Estas son algunas de ellas.
Mutis, la joya de la corona
José Celestino Mutis (1732-1808) no dibujaba, pero logró algo inédito para su tiempo: mezclar arte y divulgación científica. Naturalista gaditano y director de la Expedición Botánica del Nuevo Reino de Granada, la actual Colombia, Mutis pasó los últimos 26 años de su vida persiguiendo una única misión: “Recoger todas las plantas que produce el Nuevo Mundo para llenar el Real Jardín Botánico”, según sus propias palabras. Los más de 7.000 documentos que produjo —entre ilustraciones hechas a témpera, borradores y copias en blanco y negro— reposan en una serie de cajas especialmente diseñadas que muy rara vez abandonan el archivo. “A veces las prestamos para una exposición, pero la condición es que, cuando regresan, deben permanecer durante al menos cuatro años dentro de sus cajas antes de volver a salir”, detalla García mientras manipula con guantes de látex el dibujo de una Passiflora que bien podría estar colgado en las paredes del Museo del Prado.

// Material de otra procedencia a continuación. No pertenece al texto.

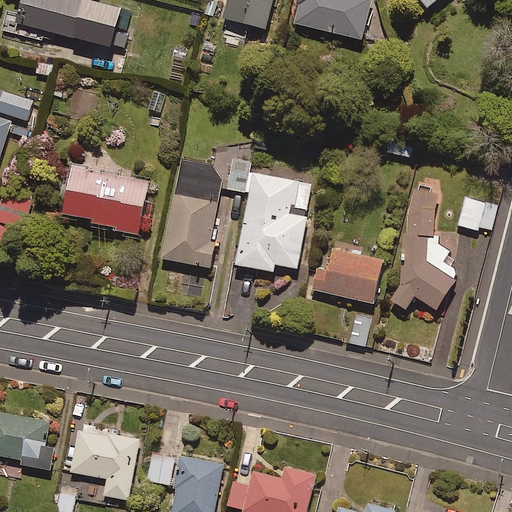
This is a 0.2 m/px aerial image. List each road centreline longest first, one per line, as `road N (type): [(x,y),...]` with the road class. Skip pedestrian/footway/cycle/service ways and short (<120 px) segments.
road 1 (secondary): [(481,418),(0,323)]
road 2 (residential): [(511,283),(481,418)]
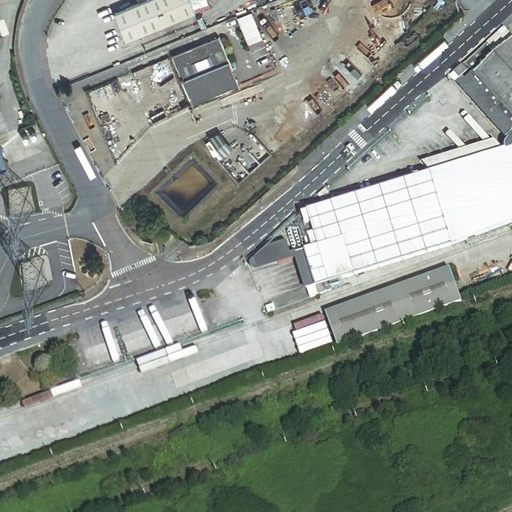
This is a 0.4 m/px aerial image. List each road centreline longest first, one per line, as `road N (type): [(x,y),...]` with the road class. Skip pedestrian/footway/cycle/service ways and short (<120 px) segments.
road 1 (unclassified): [(146,292),(241,241),(510,0)]
road 2 (unclassified): [(146,292),(42,95),(30,49),(43,0)]
road 3 (unclassified): [(0,339),(146,292)]
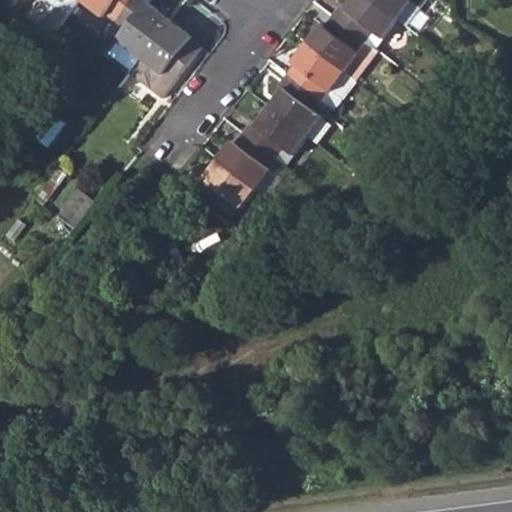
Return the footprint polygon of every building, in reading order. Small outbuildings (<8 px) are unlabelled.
[(54,36),(81,2),(82,0),(47,0),(46,2),(54,8),(41,25),(54,36)] [(107,16),(117,24),(134,0),(82,0),(81,2),(104,19),(107,16)] [(121,42),(141,58),(172,19),(150,3),(152,0),(134,0),(117,24),(128,32),(121,42)] [(334,16),(367,43),(376,32),(384,39),(385,40),(400,21),(372,0),(354,0),(347,10),(341,6),(334,16)] [(372,0),(400,21),(414,3),(422,8),(428,0),(372,0)] [(309,44),(348,73),(362,55),(360,53),(367,43),(334,16),(326,27),(323,25),(309,44)] [(162,100),(169,92),(203,48),(193,40),(195,37),(172,19),(141,58),(128,74),(162,100)] [(377,49),(384,39),(376,32),(367,43),(377,49)] [(359,82),(373,64),(382,54),(377,49),(367,43),(360,53),(362,55),(348,73),(359,82)] [(289,74),(322,101),(331,90),(333,93),(348,73),(309,44),(295,62),(297,64),(289,74)] [(336,111),(359,82),(348,73),(333,93),(331,90),(322,101),(336,111)] [(270,108),(310,137),(324,119),(314,111),(322,101),(289,74),(280,85),(285,89),(270,108)] [(243,133),(288,167),(297,156),(296,155),(310,137),(270,108),(256,126),(251,123),(243,133)] [(319,145),(333,127),(324,119),(310,137),(319,145)] [(257,190),(268,198),(290,169),(288,167),(243,133),(235,144),(233,142),(219,160),(257,190)] [(197,192),(230,217),(237,205),(243,209),(257,190),(219,160),(204,180),(206,182),(197,192)] [(83,189),(62,215),(77,227),(98,201),(83,189)] [(268,198),(257,190),(243,209),(237,205),(230,217),(245,228),(268,198)] [(194,196),(242,232),(245,228),(230,217),(197,192),(194,196)] [(232,298),(259,274),(235,247),(206,275),(209,278),(180,307),(203,329),(232,298)]
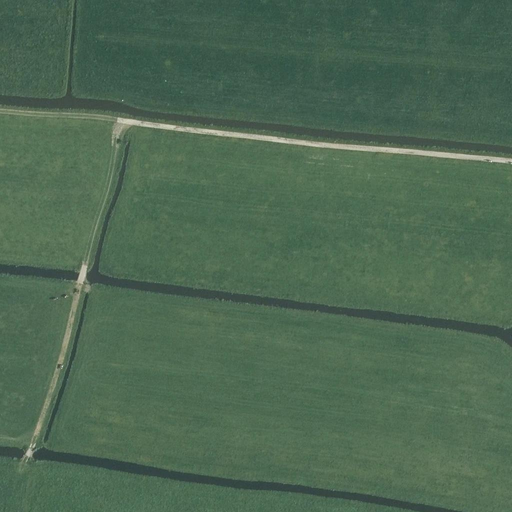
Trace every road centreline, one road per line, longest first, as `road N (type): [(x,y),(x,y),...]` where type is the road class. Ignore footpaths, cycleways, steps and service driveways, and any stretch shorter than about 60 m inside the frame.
road 1 (track): [(0,111),(511,159)]
road 2 (track): [(17,477),(78,287),(95,290)]
road 3 (track): [(78,287),(120,120)]
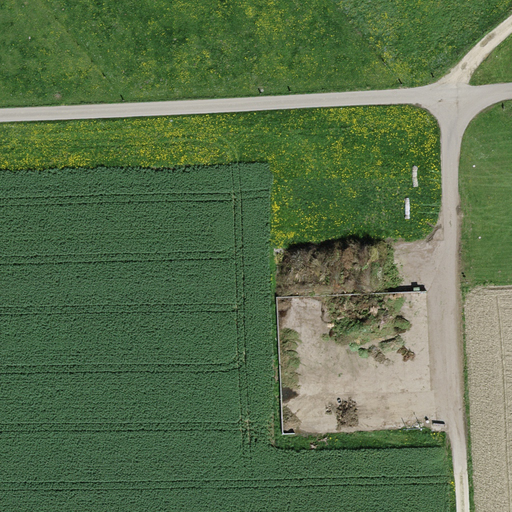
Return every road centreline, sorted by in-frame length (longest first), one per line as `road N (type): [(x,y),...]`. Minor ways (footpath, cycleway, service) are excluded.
road 1 (track): [(451,96),(0,118)]
road 2 (track): [(468,511),(451,96)]
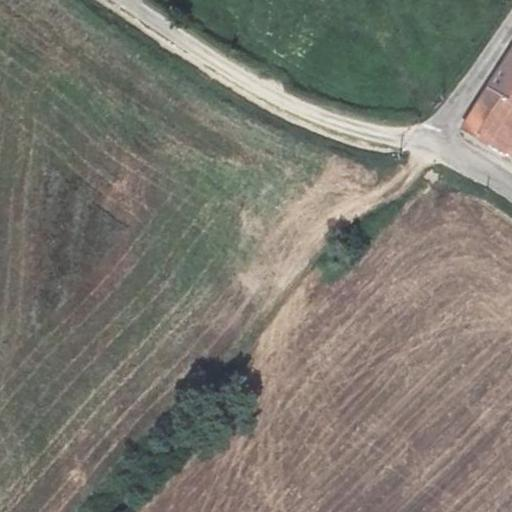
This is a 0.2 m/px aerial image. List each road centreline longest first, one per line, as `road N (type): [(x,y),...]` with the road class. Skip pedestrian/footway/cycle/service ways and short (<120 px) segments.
road 1 (track): [(113,511),(327,261),(399,199),(432,146)]
road 2 (unclassified): [(432,146),(316,117),(125,0)]
road 3 (unclassified): [(432,146),(511,19)]
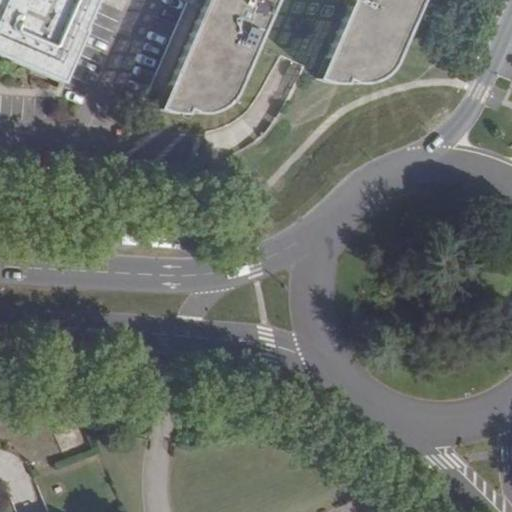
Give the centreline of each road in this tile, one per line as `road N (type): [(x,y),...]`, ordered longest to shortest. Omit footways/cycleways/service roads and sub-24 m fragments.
road 1 (tertiary): [(333,226),(214,272),(0,268)]
road 2 (tertiary): [(0,327),(268,343),(335,366)]
road 3 (residential): [(511,20),(480,91),(426,167)]
road 4 (tertiary): [(333,226),(313,296),(335,366)]
road 5 (tertiary): [(401,417),(485,511)]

Para alcanzar esa superioridad estética, Mutis montó —primero en el pueblo de Mariquita y luego en Santa Fe de Bogotá— un taller con más de 30 artistas latinoamericanos. Cada dibujo podía tardar meses, si no años, en terminarse. García explica por qué: “Mutis y sus artistas creaban un arquetipo de la planta en sus dibujos”. En vez de retratar un único ejemplar, se las ingeniaron para plasmar todo el ciclo vital de la planta. Los dibujos incluyen semillas, hojas, tallos, floración y frutos, mostrando toda la variabilidad de una especie.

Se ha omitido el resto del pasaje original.